Problem to solve:
Every entry should be repeated exactly. Omit the pictures.

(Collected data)
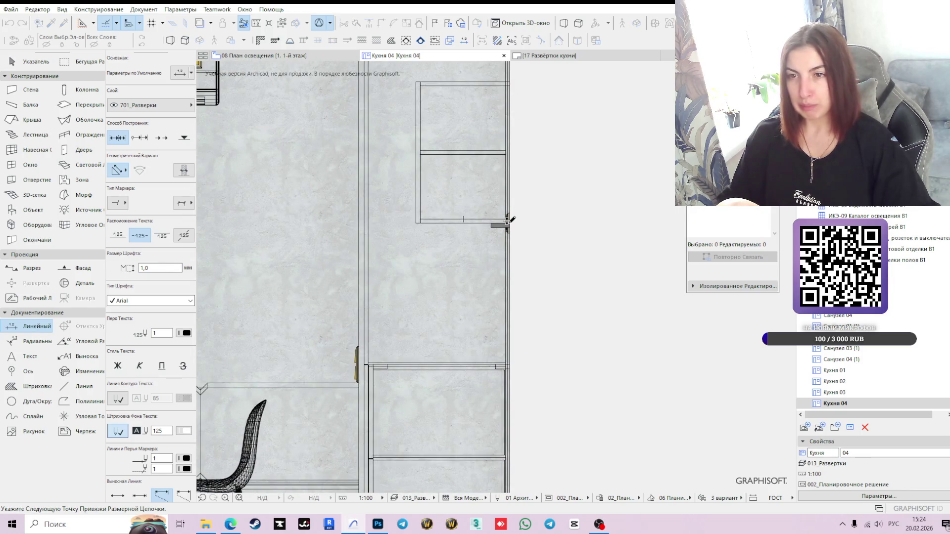
scroll(512, 219, up, 3)
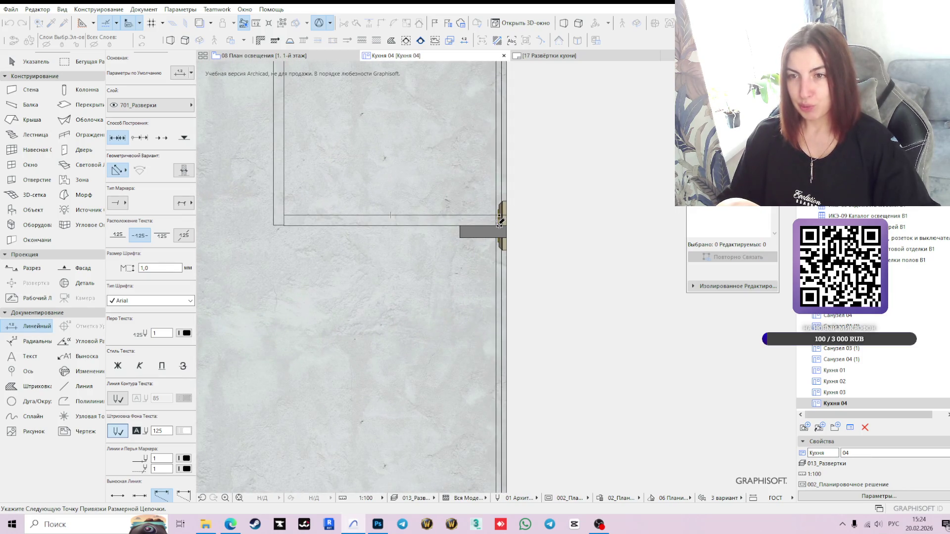
double_click(500, 221)
scroll(499, 221, down, 5)
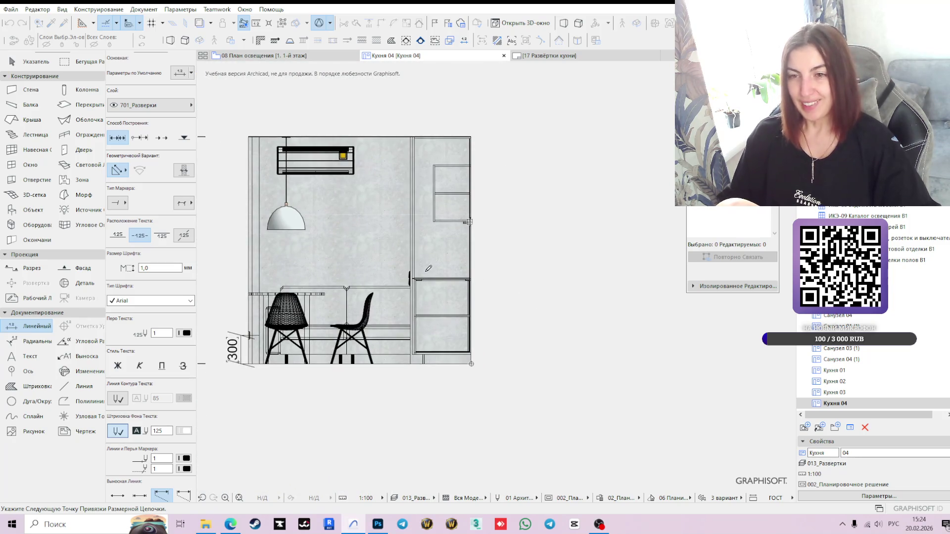
click(444, 275)
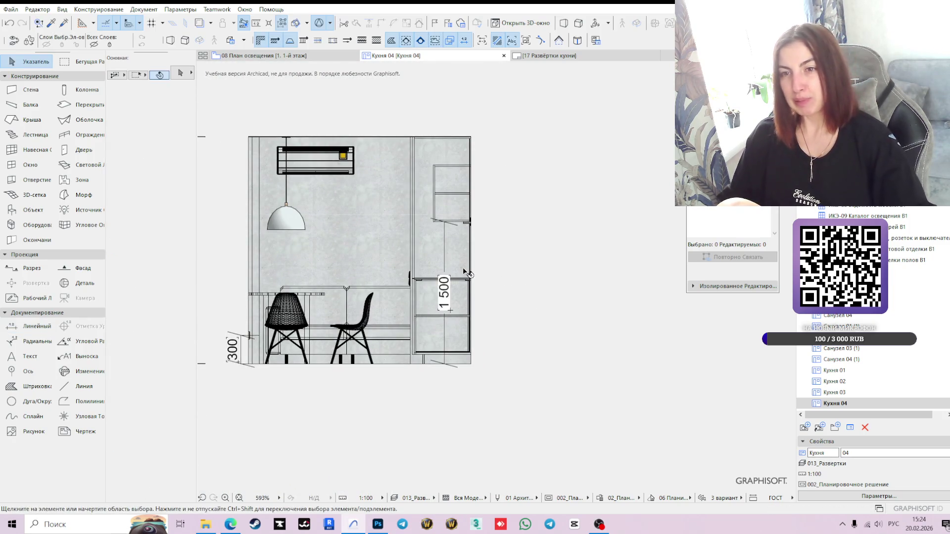
Step: Shift the 1 500 dimension slightly to the right of the cabinet
click(443, 260)
click(445, 275)
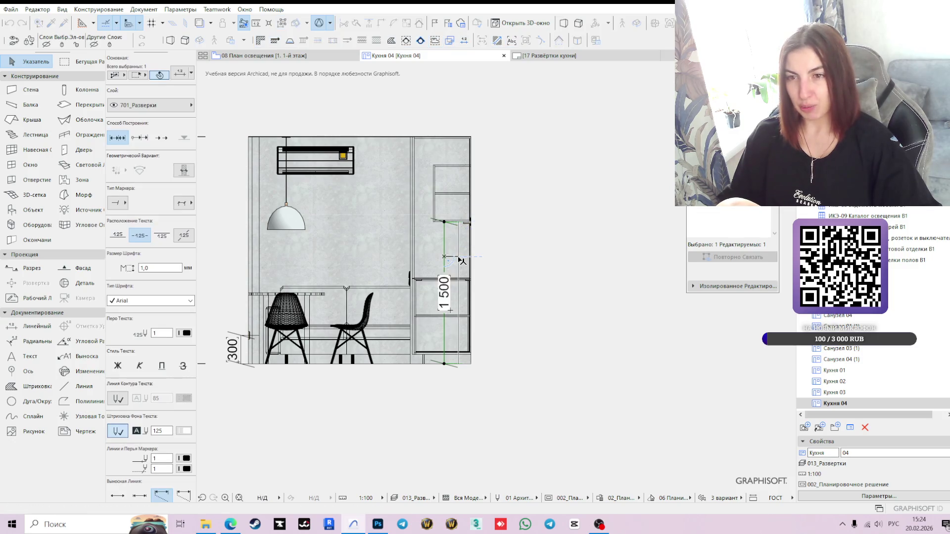
click(458, 275)
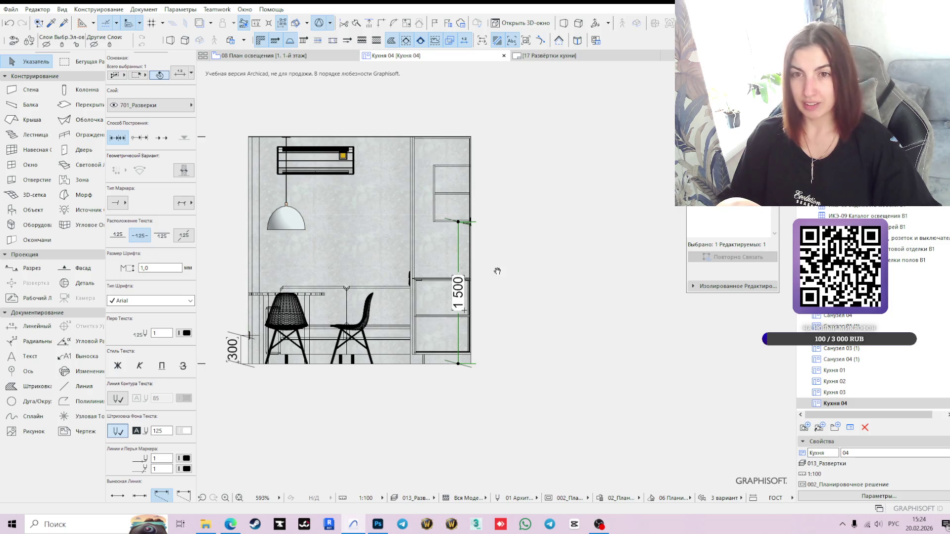
middle_drag(497, 271, 525, 301)
click(29, 326)
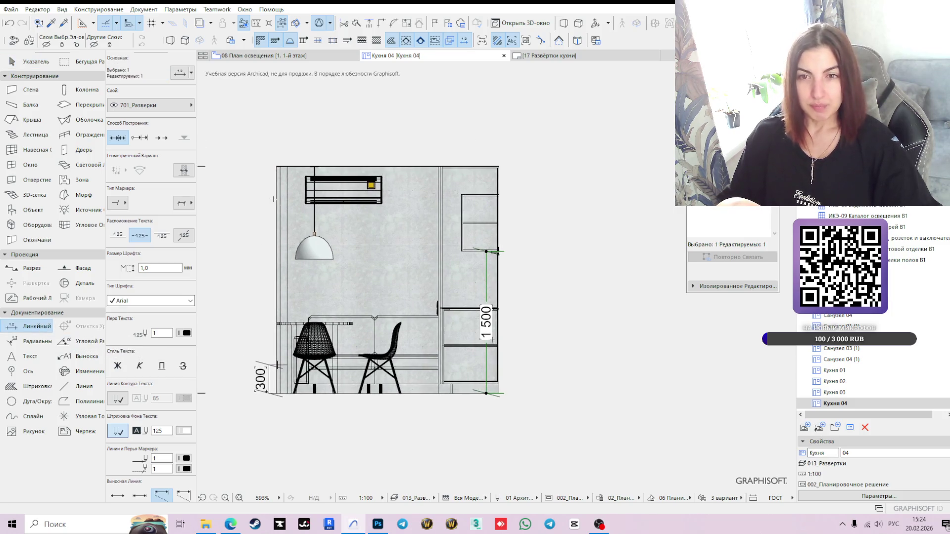
scroll(273, 199, up, 6)
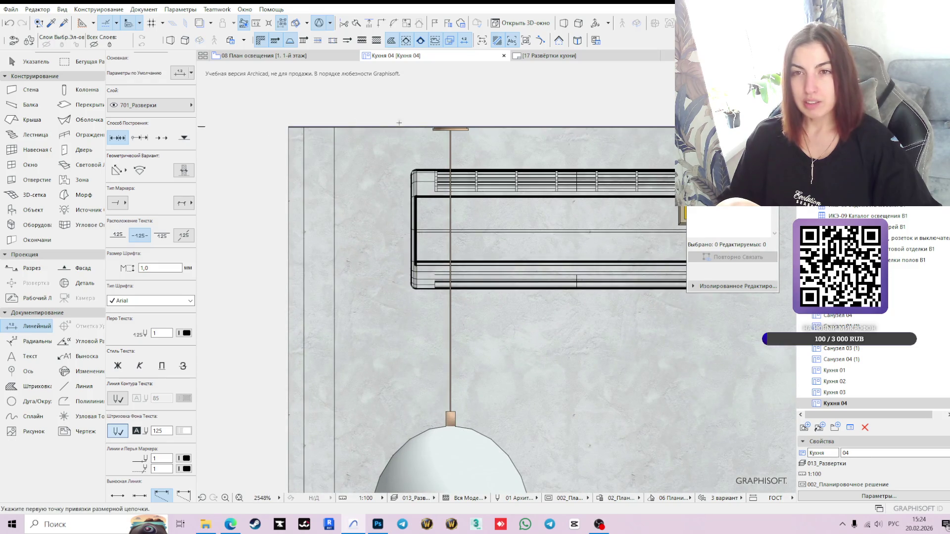
Step: Dimension from the elevation's top-left corner to the pendant lamp rod, giving 399
middle_drag(286, 120, 241, 127)
click(243, 134)
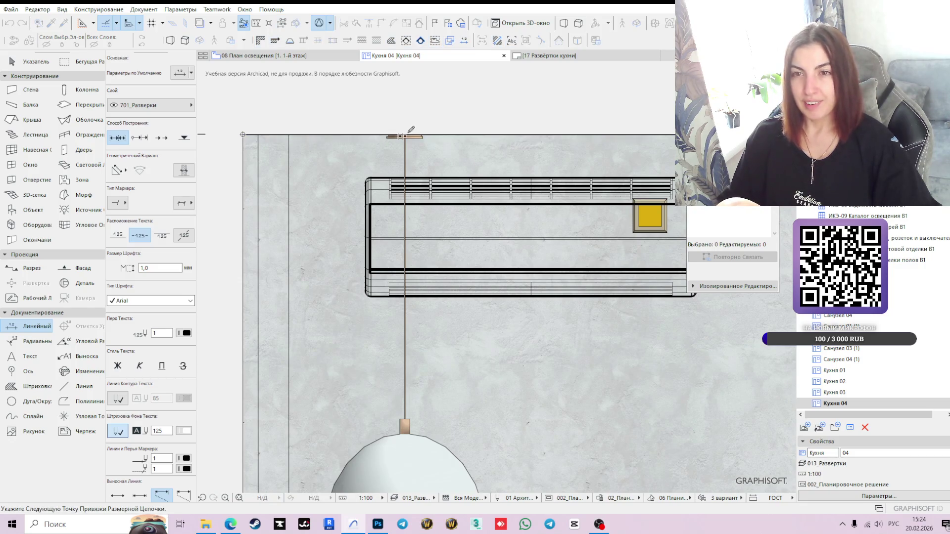
scroll(415, 131, up, 4)
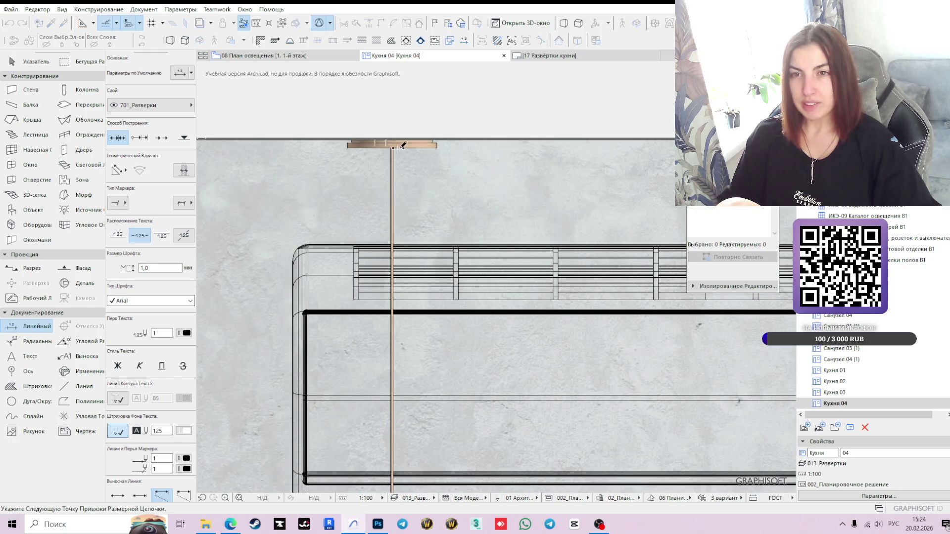
scroll(396, 148, up, 2)
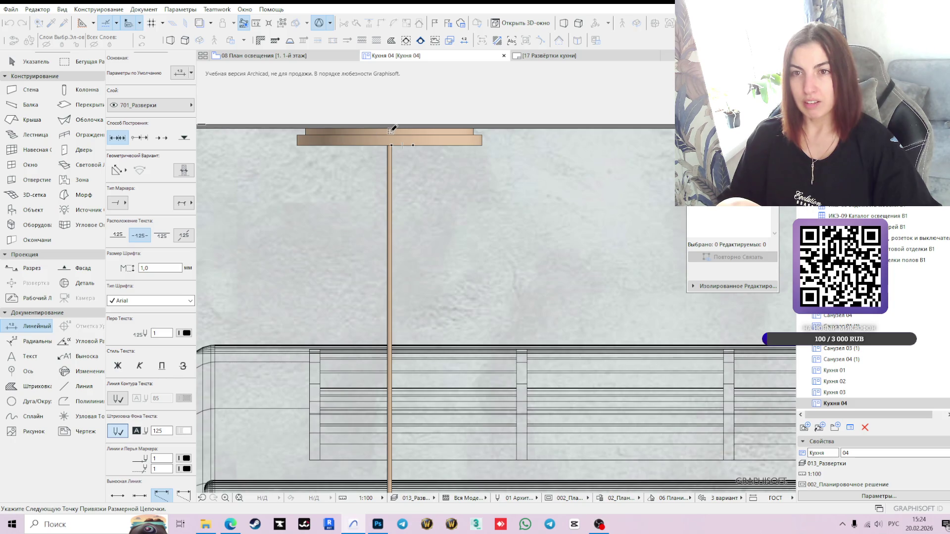
scroll(391, 130, down, 5)
double_click(415, 255)
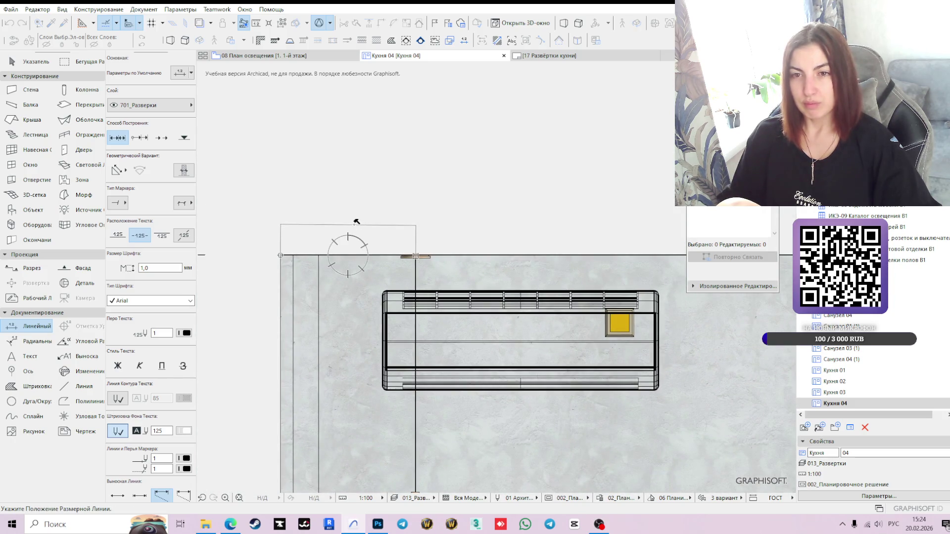
click(356, 221)
key(Escape)
Step: Adjust the dimension's right-hand node so the value reads 400
scroll(418, 234, up, 1)
scroll(418, 233, up, 1)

Result below:
scroll(512, 219, up, 3)
double_click(500, 221)
scroll(499, 221, down, 5)
click(444, 275)
Step: Shift the 1 500 dimension slightly to the right of the cabinet
click(443, 260)
click(445, 275)
click(458, 275)
middle_drag(497, 271, 525, 301)
click(29, 326)
scroll(273, 199, up, 6)
Step: Dimension from the elevation's top-left corner to the pendant lamp rod, giving 399
middle_drag(286, 120, 241, 127)
click(243, 134)
scroll(415, 131, up, 4)
scroll(396, 148, up, 2)
scroll(391, 130, down, 5)
double_click(415, 255)
click(356, 221)
key(Escape)
Step: Adjust the dimension's right-hand node so the value reads 400
scroll(418, 234, up, 1)
scroll(418, 233, up, 1)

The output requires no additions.